In the applications to be made for the issuance of green bonds abroad, the framework document is prepared in line with the foreign green bond standards to which the issue is made or to which it is subject and approved by the board of directors, and the external review regarding the compliance with the foreign standards based on issuance must be submitted to the Board.
In addition, this framework document and the external review, together with the issue document, are required to be announced on the Public Disclosure Platform (KAP) and on the issuer’s website, in case the issuer is a member of the Public Disclosure Platform (KAP) for the issuance of green bonds abroad. Therefore, for the issuance of green bonds abroad, in addition to the regulation expected to enter into force in Turkish law, compliance with the green bond standards of the place to which the issuance is sought.
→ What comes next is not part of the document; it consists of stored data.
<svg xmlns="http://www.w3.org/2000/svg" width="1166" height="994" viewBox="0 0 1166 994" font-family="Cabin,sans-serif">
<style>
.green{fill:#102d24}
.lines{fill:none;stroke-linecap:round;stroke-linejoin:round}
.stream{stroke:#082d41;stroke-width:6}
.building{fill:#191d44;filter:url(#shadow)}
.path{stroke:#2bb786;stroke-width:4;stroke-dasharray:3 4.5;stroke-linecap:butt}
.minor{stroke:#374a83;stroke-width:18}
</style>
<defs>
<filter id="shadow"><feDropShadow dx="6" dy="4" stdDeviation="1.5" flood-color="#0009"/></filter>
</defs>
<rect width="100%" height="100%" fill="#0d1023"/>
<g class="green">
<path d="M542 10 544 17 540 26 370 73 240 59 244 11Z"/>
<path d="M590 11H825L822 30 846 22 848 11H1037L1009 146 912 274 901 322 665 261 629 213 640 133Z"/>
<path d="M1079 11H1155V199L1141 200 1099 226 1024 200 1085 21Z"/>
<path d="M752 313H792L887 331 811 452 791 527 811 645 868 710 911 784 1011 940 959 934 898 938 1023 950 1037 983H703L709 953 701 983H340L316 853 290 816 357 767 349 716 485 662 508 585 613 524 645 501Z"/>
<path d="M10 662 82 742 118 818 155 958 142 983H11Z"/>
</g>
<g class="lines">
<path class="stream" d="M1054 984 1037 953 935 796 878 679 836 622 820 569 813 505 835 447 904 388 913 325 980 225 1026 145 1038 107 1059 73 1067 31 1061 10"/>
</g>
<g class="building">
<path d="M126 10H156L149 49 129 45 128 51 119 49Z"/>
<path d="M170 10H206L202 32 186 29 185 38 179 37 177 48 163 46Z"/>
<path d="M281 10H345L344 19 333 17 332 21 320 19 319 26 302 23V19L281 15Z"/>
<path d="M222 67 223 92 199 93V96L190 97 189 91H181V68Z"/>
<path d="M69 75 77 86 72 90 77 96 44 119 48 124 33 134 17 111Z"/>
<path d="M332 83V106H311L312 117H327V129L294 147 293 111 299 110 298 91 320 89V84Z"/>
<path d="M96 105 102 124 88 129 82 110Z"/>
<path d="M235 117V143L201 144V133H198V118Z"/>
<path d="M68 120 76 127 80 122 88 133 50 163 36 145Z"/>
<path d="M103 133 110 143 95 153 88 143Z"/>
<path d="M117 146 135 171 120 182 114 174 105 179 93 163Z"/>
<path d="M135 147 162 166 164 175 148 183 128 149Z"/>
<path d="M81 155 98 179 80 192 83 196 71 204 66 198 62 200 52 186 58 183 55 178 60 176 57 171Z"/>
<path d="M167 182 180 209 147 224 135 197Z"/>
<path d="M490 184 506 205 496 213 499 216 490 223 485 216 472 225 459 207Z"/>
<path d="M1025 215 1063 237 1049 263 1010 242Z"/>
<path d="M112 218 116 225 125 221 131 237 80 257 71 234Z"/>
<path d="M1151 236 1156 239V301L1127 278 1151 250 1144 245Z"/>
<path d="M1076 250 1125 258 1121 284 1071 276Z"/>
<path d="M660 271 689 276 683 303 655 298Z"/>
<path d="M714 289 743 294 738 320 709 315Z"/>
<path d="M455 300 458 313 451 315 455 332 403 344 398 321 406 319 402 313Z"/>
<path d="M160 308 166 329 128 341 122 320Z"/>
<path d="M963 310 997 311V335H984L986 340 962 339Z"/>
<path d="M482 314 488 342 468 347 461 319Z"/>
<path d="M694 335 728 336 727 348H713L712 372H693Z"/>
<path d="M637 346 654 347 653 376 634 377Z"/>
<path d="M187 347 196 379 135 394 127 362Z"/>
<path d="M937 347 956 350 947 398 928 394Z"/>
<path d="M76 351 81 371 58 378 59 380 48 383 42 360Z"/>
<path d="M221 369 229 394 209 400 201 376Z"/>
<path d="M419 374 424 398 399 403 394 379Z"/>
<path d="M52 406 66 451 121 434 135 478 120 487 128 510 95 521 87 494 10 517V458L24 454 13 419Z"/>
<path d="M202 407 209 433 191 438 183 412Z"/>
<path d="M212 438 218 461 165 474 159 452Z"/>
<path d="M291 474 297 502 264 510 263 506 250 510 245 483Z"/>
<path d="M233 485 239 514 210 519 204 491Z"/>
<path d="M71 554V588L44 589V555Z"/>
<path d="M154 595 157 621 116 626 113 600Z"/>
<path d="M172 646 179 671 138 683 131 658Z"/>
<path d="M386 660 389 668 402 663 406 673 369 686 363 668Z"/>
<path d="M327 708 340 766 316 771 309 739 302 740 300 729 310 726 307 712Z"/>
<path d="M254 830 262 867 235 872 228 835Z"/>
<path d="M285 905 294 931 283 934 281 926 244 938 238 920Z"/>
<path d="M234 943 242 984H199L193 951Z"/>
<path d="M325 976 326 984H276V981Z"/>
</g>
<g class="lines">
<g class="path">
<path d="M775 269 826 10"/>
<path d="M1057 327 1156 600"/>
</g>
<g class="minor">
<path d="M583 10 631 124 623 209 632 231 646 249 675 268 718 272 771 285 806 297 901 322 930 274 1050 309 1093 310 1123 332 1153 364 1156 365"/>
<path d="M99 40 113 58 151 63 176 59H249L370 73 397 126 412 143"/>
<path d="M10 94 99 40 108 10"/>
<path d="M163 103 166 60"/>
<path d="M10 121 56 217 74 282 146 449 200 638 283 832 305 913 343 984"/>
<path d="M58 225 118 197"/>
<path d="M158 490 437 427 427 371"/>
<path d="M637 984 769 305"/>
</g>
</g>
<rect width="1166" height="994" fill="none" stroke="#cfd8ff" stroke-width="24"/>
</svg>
The regulations in the Guide published by the Board are not mainly related to the issuance of bonds, but rather how the amount obtained with the issuance will be used and to supervise this use. Therefore, the issuance of green debt instruments, including green bonds, will be subject to the same procedures and conditions as the bond issuances stipulated in the Communiqué on Debt Instruments No. VII-128.8, without prejudice to the provisions in the published Guide.
3. What awaits Companies in the Future?
Although supporting environmentally friendly projects through green bonds seems to be an advantage for companies, in the future, companies may encounter practices such as Carbon Border Tax, which will impose a significant financial burden on their exports to EU member states, especially if the criteria brought by the Paris Agreement and the Green Deal are not followed.
However, in order for companies to reach financing with more affordable costs, it may be a condition to comply with certain criteria regarding the protection of the environment. Similarly, obligations may be imposed on credit institutions such as allocating resources primarily to green projects or allocating a certain part of their resources to green projects. As a result, companies may face consequences such as unbearable financing costs or the inability to access financing for projects that harm or even do not contribute to the protection of the environment.
The criteria called ESG (Environmental, Social, and Governance) criteria can also be mentioned in this context. The access to finance of companies that meet these criteria is made more advantageous than those that do not, and the amount of finance provided according to these criteria has been increasing in recent years. Therefore, companies should consider green financing as an alternative way of financing.